Pipeline: index text payloads (inverted index) alongside vectors → on query, run vector ANN and full-text in parallel → merge result lists (e.g. RRF or weighted scores). Trade-off: built-in is simpler; external gives more control and features. Practical tip: start with built-in if the VDB offers it; use external when you need advanced full-text or existing Elasticsearch investment.

Indexing and merge strategies

Text payloads (e.g. document body) are tokenized and indexed for keyword match. Merge strategies are the same as in general hybrid search: RRF (rank-based, no score normalization) or weighted score fusion when both systems return comparable scores. See hybrid search and weighting scores for details.

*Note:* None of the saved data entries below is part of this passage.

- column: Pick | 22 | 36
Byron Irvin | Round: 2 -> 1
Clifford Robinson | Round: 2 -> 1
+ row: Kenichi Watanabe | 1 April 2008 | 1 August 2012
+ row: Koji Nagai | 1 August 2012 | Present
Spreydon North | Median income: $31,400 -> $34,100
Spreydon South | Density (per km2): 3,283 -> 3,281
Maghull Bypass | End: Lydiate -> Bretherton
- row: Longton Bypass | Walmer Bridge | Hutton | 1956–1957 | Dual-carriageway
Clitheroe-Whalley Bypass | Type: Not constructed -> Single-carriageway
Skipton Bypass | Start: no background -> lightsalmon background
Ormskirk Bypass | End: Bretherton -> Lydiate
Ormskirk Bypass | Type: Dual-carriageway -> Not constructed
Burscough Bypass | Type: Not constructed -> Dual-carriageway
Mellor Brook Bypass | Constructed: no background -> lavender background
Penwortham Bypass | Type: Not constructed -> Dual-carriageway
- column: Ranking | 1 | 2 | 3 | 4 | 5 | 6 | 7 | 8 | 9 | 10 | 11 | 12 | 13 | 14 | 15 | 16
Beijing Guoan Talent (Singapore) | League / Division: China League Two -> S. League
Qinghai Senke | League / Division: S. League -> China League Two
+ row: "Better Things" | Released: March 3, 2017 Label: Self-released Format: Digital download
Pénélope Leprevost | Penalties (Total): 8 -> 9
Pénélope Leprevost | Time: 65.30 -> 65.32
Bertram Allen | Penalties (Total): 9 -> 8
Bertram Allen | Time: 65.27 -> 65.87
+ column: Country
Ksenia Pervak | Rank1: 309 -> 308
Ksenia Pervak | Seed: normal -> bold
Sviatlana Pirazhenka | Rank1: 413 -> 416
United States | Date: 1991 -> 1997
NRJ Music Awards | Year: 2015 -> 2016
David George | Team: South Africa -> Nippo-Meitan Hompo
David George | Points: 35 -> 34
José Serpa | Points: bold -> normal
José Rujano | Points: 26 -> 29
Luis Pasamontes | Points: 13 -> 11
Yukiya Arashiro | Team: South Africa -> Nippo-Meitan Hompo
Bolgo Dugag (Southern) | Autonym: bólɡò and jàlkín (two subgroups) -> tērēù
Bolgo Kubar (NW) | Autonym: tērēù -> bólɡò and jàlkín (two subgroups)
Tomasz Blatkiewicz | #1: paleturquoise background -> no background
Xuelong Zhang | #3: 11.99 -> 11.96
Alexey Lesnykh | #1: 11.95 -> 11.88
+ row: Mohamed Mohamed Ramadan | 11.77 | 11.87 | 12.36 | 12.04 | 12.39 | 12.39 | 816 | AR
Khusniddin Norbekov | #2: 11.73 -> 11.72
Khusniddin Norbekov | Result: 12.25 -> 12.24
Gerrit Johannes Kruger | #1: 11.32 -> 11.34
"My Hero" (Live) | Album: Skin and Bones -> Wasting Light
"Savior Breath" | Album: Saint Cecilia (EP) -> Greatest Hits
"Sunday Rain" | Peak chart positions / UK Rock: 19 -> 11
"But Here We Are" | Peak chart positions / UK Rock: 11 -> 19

Frequently Asked Questions

What is full-text search integration in a VDB?

Keyword matching, stemming, BM25-style scoring built in or integrated so you can do hybrid search: vector (semantic) + keyword in one system. Results are merged with RRF or weighted scores.

Built-in vs. external search engine?

Some VDBs embed an inverted index; others integrate with Elasticsearch or similar. Built-in simplifies deployment; external offers mature full-text features. Queries run both vector ANN and full-text, then merge.

When do I need full-text with vector search?

When users need both semantic (similar meaning) and exact term matching (names, codes, IDs). See vector vs. keyword search and RAG use cases.

How are results merged?

Typically Reciprocal Rank Fusion (RRF) (rank-based, no score normalization) or weighted score fusion when both systems return comparable scores. Same as in general hybrid search.